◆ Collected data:
*** Begin section ***

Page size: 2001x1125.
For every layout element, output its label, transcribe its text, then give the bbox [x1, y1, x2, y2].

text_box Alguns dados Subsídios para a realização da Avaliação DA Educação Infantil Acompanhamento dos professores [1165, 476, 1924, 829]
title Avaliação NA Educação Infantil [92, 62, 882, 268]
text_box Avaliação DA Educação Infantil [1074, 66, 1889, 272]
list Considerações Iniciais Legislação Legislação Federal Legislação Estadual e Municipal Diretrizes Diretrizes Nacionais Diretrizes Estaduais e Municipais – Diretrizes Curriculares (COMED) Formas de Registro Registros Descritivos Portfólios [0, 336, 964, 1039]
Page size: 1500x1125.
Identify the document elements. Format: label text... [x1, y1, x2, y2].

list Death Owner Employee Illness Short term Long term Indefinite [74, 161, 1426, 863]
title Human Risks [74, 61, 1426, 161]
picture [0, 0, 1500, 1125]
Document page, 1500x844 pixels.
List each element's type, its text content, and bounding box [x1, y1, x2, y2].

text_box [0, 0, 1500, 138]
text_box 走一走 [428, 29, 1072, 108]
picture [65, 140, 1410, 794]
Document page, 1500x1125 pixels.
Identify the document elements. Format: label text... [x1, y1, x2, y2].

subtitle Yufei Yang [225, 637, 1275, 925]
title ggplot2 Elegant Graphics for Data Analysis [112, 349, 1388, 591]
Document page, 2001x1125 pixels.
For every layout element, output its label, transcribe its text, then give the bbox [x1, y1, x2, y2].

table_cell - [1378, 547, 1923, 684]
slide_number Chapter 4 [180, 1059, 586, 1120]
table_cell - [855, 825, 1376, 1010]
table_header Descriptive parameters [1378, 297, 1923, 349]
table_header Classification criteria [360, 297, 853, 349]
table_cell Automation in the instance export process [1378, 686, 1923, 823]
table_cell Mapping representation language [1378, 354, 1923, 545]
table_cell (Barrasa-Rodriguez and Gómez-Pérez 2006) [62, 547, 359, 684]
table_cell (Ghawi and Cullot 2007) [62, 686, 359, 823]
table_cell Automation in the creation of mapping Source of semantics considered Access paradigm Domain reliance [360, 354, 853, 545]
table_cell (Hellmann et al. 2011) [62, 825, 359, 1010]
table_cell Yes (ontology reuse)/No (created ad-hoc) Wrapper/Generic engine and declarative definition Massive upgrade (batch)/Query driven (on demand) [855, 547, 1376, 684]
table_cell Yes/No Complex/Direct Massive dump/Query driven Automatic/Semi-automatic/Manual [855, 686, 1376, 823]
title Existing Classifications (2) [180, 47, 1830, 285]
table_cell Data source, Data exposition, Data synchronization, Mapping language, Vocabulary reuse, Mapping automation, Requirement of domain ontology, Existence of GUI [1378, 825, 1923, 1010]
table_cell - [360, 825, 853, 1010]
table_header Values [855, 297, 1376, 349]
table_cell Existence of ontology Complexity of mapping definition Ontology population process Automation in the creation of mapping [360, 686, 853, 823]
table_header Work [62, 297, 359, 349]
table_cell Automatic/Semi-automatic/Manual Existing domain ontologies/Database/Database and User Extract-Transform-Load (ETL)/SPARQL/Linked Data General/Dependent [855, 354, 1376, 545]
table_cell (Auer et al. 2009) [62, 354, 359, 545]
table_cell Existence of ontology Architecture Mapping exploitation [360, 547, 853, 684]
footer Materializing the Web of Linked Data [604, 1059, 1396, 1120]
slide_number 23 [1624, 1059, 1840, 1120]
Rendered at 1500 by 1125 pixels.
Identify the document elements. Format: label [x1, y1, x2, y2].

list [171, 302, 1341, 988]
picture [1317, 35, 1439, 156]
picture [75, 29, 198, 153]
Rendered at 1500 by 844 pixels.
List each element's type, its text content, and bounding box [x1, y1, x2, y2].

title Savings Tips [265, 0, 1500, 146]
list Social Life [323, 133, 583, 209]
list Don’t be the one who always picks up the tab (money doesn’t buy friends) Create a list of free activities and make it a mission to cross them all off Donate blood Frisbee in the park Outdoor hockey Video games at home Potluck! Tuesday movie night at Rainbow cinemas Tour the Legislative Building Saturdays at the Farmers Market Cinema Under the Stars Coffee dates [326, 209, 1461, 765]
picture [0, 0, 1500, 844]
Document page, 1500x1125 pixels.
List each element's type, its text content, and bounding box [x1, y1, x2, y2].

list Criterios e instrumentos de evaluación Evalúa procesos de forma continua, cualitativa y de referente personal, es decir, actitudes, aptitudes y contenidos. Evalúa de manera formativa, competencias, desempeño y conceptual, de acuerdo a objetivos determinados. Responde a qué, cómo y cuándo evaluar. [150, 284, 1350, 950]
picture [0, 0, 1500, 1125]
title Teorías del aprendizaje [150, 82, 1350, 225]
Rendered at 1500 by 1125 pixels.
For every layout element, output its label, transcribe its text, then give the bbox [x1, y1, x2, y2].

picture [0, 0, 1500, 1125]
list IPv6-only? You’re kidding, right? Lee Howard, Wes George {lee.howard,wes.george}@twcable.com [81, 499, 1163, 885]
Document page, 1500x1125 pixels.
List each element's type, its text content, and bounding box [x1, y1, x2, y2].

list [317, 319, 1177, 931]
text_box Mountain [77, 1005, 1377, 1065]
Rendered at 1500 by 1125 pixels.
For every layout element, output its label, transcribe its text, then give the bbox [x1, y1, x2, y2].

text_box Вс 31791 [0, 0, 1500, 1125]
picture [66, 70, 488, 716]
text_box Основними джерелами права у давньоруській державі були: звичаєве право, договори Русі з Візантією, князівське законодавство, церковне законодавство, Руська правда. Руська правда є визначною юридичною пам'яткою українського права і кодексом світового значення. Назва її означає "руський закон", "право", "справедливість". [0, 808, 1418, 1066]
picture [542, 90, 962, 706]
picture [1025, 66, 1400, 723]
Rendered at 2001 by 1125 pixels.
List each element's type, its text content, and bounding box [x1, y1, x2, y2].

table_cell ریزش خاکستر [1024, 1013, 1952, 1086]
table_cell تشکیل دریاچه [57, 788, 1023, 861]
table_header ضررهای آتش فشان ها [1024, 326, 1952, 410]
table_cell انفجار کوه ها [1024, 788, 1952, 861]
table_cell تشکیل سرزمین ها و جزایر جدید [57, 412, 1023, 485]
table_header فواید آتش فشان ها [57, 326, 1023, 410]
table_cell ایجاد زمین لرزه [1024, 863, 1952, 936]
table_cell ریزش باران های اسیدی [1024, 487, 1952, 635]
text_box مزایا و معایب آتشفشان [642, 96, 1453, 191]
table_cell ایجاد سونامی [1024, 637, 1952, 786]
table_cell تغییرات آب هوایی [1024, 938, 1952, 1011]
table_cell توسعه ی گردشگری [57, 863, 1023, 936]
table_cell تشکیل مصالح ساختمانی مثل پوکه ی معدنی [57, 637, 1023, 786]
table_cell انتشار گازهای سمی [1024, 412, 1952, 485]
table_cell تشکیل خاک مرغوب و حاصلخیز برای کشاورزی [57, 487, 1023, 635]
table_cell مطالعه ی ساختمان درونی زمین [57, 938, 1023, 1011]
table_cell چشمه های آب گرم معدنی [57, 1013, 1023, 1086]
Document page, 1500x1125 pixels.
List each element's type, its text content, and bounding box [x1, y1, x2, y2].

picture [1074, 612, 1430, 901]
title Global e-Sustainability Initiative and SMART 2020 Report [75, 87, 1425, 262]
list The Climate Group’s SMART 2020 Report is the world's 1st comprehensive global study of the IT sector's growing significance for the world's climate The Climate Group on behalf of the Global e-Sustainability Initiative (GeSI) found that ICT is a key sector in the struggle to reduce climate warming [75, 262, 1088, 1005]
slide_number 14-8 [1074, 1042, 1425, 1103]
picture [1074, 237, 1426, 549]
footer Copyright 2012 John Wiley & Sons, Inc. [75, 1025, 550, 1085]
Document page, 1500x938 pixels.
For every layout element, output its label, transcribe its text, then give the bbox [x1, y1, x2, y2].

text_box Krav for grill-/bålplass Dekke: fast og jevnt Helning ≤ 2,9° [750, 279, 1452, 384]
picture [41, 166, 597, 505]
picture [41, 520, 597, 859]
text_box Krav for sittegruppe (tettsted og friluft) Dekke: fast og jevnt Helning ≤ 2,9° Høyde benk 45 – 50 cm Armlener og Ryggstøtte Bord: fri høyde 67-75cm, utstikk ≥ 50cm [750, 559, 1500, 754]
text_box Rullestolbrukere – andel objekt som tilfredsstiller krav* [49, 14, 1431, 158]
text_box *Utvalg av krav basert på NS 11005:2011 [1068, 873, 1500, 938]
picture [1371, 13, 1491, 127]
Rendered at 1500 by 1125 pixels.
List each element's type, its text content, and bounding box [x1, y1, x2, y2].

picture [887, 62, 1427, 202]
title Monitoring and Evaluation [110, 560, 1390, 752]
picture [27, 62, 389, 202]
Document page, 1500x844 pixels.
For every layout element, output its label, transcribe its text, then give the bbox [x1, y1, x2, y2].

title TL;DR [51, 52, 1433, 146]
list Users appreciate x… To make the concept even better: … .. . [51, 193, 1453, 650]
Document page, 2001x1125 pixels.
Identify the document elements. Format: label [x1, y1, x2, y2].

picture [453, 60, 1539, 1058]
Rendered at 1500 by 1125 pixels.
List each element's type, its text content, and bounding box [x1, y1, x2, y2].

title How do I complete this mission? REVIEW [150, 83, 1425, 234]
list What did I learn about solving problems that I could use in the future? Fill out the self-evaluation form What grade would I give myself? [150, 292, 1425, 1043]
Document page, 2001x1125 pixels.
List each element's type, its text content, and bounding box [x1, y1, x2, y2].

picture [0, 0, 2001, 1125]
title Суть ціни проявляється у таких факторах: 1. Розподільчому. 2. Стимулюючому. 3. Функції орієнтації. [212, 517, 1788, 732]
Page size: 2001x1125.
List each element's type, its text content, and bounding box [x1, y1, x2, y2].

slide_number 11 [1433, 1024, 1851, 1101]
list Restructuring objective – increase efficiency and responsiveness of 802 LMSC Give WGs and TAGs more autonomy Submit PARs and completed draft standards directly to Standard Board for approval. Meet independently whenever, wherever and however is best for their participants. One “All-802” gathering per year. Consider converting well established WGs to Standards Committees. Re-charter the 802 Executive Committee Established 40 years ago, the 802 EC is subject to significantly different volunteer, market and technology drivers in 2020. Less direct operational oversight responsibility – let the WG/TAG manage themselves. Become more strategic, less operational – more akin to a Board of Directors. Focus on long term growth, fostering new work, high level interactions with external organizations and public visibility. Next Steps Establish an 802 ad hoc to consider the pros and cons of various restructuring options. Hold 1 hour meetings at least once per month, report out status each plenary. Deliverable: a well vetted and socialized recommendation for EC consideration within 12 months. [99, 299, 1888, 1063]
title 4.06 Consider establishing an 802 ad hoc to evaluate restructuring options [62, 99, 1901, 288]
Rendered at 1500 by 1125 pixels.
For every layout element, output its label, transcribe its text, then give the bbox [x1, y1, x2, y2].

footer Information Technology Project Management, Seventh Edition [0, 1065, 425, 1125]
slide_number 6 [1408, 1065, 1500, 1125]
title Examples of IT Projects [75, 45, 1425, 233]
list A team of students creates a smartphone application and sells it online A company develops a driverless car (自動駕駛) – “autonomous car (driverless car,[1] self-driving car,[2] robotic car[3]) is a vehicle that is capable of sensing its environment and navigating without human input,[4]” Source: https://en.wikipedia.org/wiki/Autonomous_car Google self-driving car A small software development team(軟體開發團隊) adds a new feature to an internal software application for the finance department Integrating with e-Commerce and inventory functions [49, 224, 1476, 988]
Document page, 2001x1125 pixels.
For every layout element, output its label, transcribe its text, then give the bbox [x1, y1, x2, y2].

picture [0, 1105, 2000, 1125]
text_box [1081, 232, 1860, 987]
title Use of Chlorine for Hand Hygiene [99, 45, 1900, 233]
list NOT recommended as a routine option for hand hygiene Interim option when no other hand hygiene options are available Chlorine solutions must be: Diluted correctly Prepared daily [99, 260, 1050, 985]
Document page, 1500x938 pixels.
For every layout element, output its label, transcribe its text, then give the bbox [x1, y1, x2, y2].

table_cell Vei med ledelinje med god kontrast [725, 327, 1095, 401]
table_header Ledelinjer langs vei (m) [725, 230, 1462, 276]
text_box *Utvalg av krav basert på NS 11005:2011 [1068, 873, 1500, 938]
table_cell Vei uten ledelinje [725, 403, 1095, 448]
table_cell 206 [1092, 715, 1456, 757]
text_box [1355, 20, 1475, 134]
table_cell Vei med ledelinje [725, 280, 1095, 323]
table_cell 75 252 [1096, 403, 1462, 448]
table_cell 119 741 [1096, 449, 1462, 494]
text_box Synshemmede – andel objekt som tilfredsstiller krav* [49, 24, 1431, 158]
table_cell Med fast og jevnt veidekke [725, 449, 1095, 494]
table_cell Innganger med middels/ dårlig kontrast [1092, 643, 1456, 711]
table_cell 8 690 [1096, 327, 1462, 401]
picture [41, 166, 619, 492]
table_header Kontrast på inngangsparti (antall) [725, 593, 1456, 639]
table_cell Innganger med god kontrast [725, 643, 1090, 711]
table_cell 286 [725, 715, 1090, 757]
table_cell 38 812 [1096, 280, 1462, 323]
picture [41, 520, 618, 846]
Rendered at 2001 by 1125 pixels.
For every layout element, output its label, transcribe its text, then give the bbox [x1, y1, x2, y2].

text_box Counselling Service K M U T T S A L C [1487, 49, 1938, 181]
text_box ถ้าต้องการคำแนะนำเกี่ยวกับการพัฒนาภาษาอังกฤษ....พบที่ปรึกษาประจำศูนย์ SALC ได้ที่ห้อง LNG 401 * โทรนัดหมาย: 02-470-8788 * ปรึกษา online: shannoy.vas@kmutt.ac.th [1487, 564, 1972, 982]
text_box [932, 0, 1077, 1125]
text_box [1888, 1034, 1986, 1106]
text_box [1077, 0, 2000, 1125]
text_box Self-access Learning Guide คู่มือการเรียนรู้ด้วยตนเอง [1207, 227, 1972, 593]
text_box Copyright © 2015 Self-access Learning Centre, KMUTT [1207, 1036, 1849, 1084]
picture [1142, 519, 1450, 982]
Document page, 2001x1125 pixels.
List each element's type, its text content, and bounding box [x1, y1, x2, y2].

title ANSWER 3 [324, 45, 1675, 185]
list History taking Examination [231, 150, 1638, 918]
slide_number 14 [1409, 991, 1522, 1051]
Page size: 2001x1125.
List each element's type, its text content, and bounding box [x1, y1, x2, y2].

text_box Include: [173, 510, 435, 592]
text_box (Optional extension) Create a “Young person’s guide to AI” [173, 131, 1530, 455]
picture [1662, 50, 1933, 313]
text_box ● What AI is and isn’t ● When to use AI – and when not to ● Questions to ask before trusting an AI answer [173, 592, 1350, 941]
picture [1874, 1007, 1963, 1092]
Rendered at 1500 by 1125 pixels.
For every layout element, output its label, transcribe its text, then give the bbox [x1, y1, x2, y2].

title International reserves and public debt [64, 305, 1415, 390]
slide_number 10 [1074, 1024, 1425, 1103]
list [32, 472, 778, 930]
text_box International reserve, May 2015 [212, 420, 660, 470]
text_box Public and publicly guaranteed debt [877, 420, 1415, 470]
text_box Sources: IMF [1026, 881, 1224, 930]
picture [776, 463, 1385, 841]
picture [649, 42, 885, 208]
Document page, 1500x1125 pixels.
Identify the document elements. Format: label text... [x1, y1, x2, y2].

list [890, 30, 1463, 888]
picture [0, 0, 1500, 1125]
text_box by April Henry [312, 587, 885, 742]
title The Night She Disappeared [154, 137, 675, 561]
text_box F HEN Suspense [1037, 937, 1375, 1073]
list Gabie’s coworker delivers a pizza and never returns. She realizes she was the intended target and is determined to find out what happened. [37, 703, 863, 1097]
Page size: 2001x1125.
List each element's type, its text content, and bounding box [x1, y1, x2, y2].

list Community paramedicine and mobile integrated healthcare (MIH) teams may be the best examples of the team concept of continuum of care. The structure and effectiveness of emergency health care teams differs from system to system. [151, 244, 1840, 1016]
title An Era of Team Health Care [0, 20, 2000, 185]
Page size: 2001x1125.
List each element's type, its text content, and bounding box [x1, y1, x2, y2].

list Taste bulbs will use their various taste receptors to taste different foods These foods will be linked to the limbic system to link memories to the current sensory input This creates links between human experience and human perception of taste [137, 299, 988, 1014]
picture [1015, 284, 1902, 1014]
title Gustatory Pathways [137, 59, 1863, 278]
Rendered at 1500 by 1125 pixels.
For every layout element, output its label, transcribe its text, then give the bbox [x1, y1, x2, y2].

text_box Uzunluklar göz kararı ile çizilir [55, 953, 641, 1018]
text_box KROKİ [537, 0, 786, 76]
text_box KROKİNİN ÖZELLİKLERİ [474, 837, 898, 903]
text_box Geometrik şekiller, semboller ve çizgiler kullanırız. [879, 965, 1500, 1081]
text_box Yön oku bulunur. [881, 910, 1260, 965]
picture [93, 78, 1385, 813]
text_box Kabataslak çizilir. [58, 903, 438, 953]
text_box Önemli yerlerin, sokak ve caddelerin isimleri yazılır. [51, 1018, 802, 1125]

*** End section ***

◆ Work required: Restate the data word for word. Begin at its first line, end at the line that contains "Page size: 1500x1125.", and include both.

◆ Output for this task:
Page size: 2001x1125.
For every layout element, output its label, transcribe its text, then give the bbox [x1, y1, x2, y2].

text_box Alguns dados Subsídios para a realização da Avaliação DA Educação Infantil Acompanhamento dos professores [1165, 476, 1924, 829]
title Avaliação NA Educação Infantil [92, 62, 882, 268]
text_box Avaliação DA Educação Infantil [1074, 66, 1889, 272]
list Considerações Iniciais Legislação Legislação Federal Legislação Estadual e Municipal Diretrizes Diretrizes Nacionais Diretrizes Estaduais e Municipais – Diretrizes Curriculares (COMED) Formas de Registro Registros Descritivos Portfólios [0, 336, 964, 1039]
Page size: 1500x1125.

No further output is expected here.